## [Dataset entries]

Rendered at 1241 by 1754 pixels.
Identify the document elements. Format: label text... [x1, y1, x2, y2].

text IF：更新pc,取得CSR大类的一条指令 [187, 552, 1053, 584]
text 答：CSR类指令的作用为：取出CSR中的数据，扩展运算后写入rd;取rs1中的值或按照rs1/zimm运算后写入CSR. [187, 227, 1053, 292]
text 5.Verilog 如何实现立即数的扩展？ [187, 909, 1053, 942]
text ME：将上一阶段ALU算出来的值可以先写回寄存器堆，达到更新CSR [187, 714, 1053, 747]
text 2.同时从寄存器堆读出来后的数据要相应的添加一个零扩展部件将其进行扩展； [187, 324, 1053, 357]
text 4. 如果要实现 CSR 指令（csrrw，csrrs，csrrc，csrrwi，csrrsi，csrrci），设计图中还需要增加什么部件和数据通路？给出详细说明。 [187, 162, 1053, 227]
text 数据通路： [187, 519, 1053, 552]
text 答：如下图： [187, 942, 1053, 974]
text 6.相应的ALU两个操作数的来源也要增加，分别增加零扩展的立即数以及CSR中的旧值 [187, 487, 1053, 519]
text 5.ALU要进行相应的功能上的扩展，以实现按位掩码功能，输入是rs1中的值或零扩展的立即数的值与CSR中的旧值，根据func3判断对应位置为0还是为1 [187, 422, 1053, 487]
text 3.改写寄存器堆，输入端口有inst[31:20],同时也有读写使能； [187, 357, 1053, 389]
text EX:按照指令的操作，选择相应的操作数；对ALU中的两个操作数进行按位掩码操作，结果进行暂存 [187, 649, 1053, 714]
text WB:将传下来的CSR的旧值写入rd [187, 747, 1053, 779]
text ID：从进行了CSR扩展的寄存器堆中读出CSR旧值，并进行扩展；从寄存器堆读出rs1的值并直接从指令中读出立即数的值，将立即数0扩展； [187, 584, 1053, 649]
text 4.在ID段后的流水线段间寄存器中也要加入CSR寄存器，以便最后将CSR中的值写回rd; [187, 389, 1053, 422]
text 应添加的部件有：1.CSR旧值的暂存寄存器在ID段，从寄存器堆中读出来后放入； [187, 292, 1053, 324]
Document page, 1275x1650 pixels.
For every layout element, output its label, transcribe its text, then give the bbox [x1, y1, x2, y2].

## [Task requirements]
Gather up, from the records above, each line where the word "pixels" appears.

## [Response to the task]
Rendered at 1241 by 1754 pixels.
Document page, 1275x1650 pixels.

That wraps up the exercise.